- _Exercise aim_: Starting at the top of the records below, write out each line exactly as it stands, stopping after the line with "Temporary Buildings: Cost"; exclude the pictures.

(Items from a data source)
=== Begin Enclosure ===
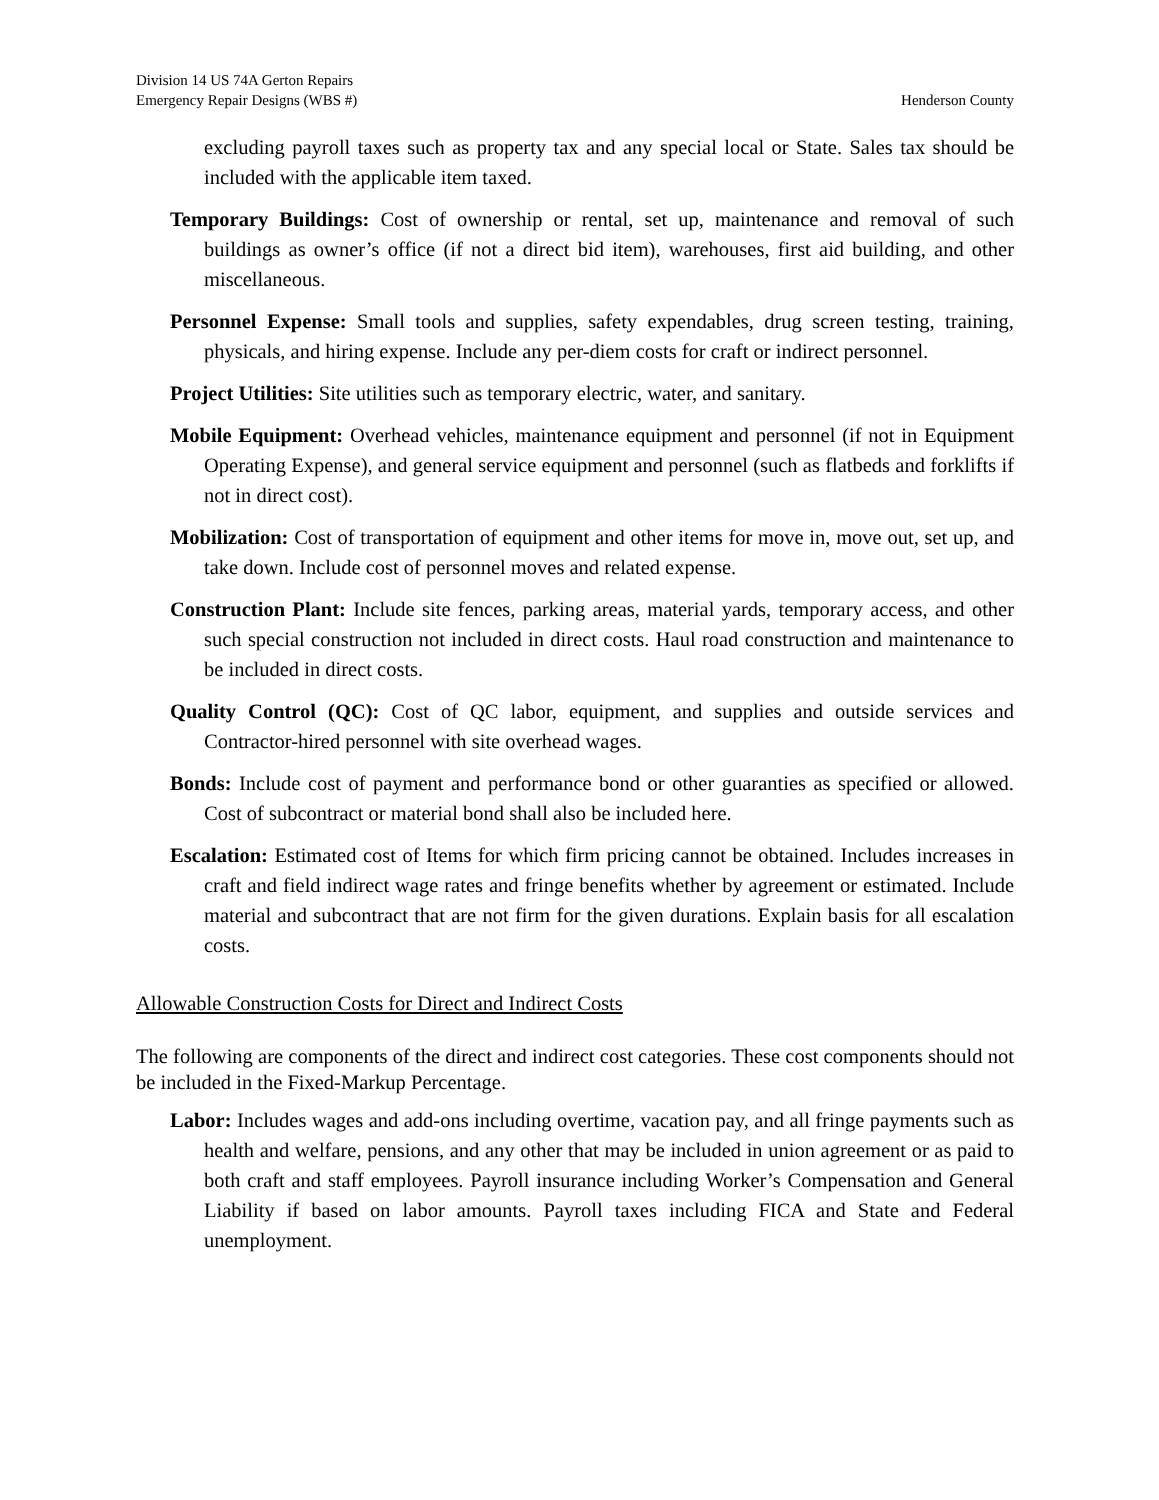Division 14 US 74A Gerton Repairs
Emergency Repair Designs (WBS #) Henderson County
excluding payroll taxes such as property tax and any special local or State. Sales tax should be included with the applicable item taxed.
Temporary Buildings: Cost of ownership or rental, set up, maintenance and removal of such buildings as owner’s office (if not a direct bid item), warehouses, first aid building, and other miscellaneous.
Personnel Expense: Small tools and supplies, safety expendables, drug screen testing, training, physicals, and hiring expense. Include any per-diem costs for craft or indirect personnel.
Project Utilities: Site utilities such as temporary electric, water, and sanitary.
Mobile Equipment: Overhead vehicles, maintenance equipment and personnel (if not in Equipment Operating Expense), and general service equipment and personnel (such as flatbeds and forklifts if not in direct cost).
Mobilization: Cost of transportation of equipment and other items for move in, move out, set up, and take down. Include cost of personnel moves and related expense.
Construction Plant: Include site fences, parking areas, material yards, temporary access, and other such special construction not included in direct costs. Haul road construction and maintenance to be included in direct costs.
Quality Control (QC): Cost of QC labor, equipment, and supplies and outside services and Contractor-hired personnel with site overhead wages.
Bonds: Include cost of payment and performance bond or other guaranties as specified or allowed. Cost of subcontract or material bond shall also be included here.
Escalation: Estimated cost of Items for which firm pricing cannot be obtained. Includes increases in craft and field indirect wage rates and fringe benefits whether by agreement or estimated. Include material and subcontract that are not firm for the given durations. Explain basis for all escalation costs.
Allowable Construction Costs for Direct and Indirect Costs
The following are components of the direct and indirect cost categories. These cost components should not be included in the Fixed-Markup Percentage.
Labor: Includes wages and add-ons including overtime, vacation pay, and all fringe payments such as health and welfare, pensions, and any other that may be included in union agreement or as paid to both craft and staff employees. Payroll insurance including Worker’s Compensation and General Liability if based on labor amounts. Payroll taxes including FICA and State and Federal unemployment.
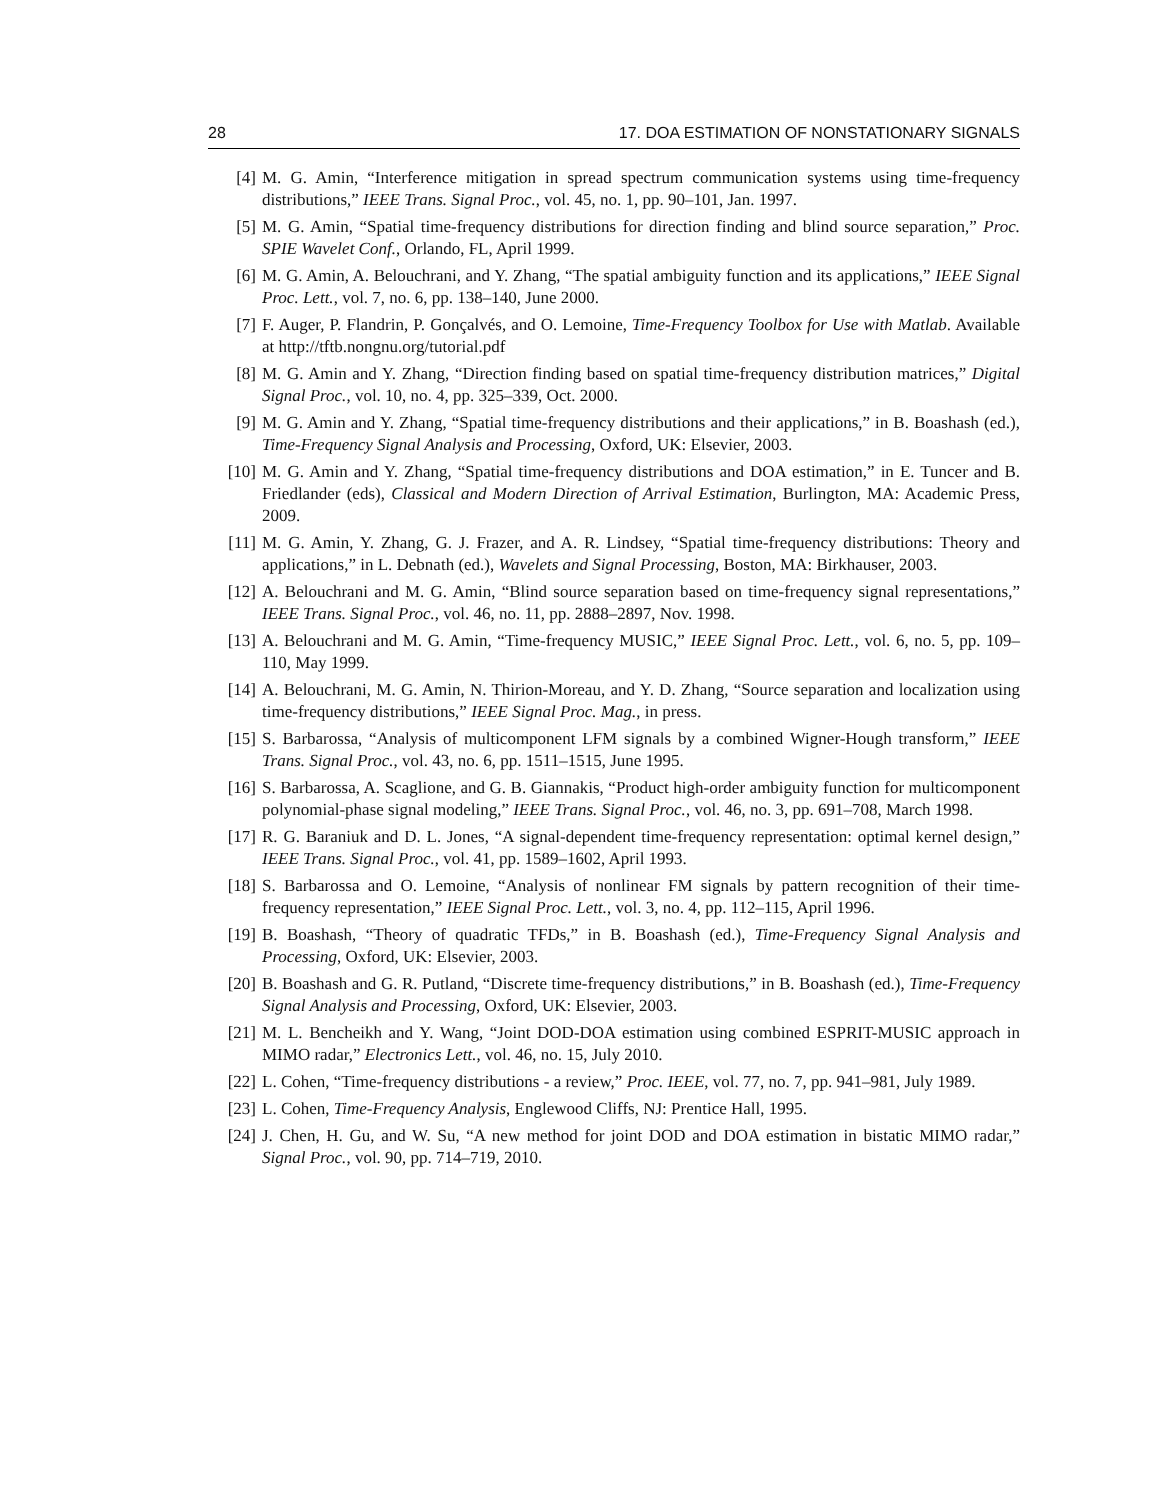28 17. DOA ESTIMATION OF NONSTATIONARY SIGNALS
[4] M. G. Amin, “Interference mitigation in spread spectrum communication systems using time-frequency distributions,” IEEE Trans. Signal Proc., vol. 45, no. 1, pp. 90–101, Jan. 1997.
[5] M. G. Amin, “Spatial time-frequency distributions for direction finding and blind source separation,” Proc. SPIE Wavelet Conf., Orlando, FL, April 1999.
[6] M. G. Amin, A. Belouchrani, and Y. Zhang, “The spatial ambiguity function and its applications,” IEEE Signal Proc. Lett., vol. 7, no. 6, pp. 138–140, June 2000.
[7] F. Auger, P. Flandrin, P. Gonçalvés, and O. Lemoine, Time-Frequency Toolbox for Use with Matlab. Available at http://tftb.nongnu.org/tutorial.pdf
[8] M. G. Amin and Y. Zhang, “Direction finding based on spatial time-frequency distribution matrices,” Digital Signal Proc., vol. 10, no. 4, pp. 325–339, Oct. 2000.
[9] M. G. Amin and Y. Zhang, “Spatial time-frequency distributions and their applications,” in B. Boashash (ed.), Time-Frequency Signal Analysis and Processing, Oxford, UK: Elsevier, 2003.
[10] M. G. Amin and Y. Zhang, “Spatial time-frequency distributions and DOA estimation,” in E. Tuncer and B. Friedlander (eds), Classical and Modern Direction of Arrival Estimation, Burlington, MA: Academic Press, 2009.
[11] M. G. Amin, Y. Zhang, G. J. Frazer, and A. R. Lindsey, “Spatial time-frequency distributions: Theory and applications,” in L. Debnath (ed.), Wavelets and Signal Processing, Boston, MA: Birkhauser, 2003.
[12] A. Belouchrani and M. G. Amin, “Blind source separation based on time-frequency signal representations,” IEEE Trans. Signal Proc., vol. 46, no. 11, pp. 2888–2897, Nov. 1998.
[13] A. Belouchrani and M. G. Amin, “Time-frequency MUSIC,” IEEE Signal Proc. Lett., vol. 6, no. 5, pp. 109–110, May 1999.
[14] A. Belouchrani, M. G. Amin, N. Thirion-Moreau, and Y. D. Zhang, “Source separation and localization using time-frequency distributions,” IEEE Signal Proc. Mag., in press.
[15] S. Barbarossa, “Analysis of multicomponent LFM signals by a combined Wigner-Hough transform,” IEEE Trans. Signal Proc., vol. 43, no. 6, pp. 1511–1515, June 1995.
[16] S. Barbarossa, A. Scaglione, and G. B. Giannakis, “Product high-order ambiguity function for multicomponent polynomial-phase signal modeling,” IEEE Trans. Signal Proc., vol. 46, no. 3, pp. 691–708, March 1998.
[17] R. G. Baraniuk and D. L. Jones, “A signal-dependent time-frequency representation: optimal kernel design,” IEEE Trans. Signal Proc., vol. 41, pp. 1589–1602, April 1993.
[18] S. Barbarossa and O. Lemoine, “Analysis of nonlinear FM signals by pattern recognition of their time-frequency representation,” IEEE Signal Proc. Lett., vol. 3, no. 4, pp. 112–115, April 1996.
[19] B. Boashash, “Theory of quadratic TFDs,” in B. Boashash (ed.), Time-Frequency Signal Analysis and Processing, Oxford, UK: Elsevier, 2003.
[20] B. Boashash and G. R. Putland, “Discrete time-frequency distributions,” in B. Boashash (ed.), Time-Frequency Signal Analysis and Processing, Oxford, UK: Elsevier, 2003.
[21] M. L. Bencheikh and Y. Wang, “Joint DOD-DOA estimation using combined ESPRIT-MUSIC approach in MIMO radar,” Electronics Lett., vol. 46, no. 15, July 2010.
[22] L. Cohen, “Time-frequency distributions - a review,” Proc. IEEE, vol. 77, no. 7, pp. 941–981, July 1989.
[23] L. Cohen, Time-Frequency Analysis, Englewood Cliffs, NJ: Prentice Hall, 1995.
[24] J. Chen, H. Gu, and W. Su, “A new method for joint DOD and DOA estimation in bistatic MIMO radar,” Signal Proc., vol. 90, pp. 714–719, 2010.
=== End Enclosure ===
- _Answer box_:
Division 14 US 74A Gerton Repairs
Emergency Repair Designs (WBS #) Henderson County
excluding payroll taxes such as property tax and any special local or State. Sales tax should be included with the applicable item taxed.
Temporary Buildings: Cost of ownership or rental, set up, maintenance and removal of such buildings as owner’s office (if not a direct bid item), warehouses, first aid building, and other miscellaneous.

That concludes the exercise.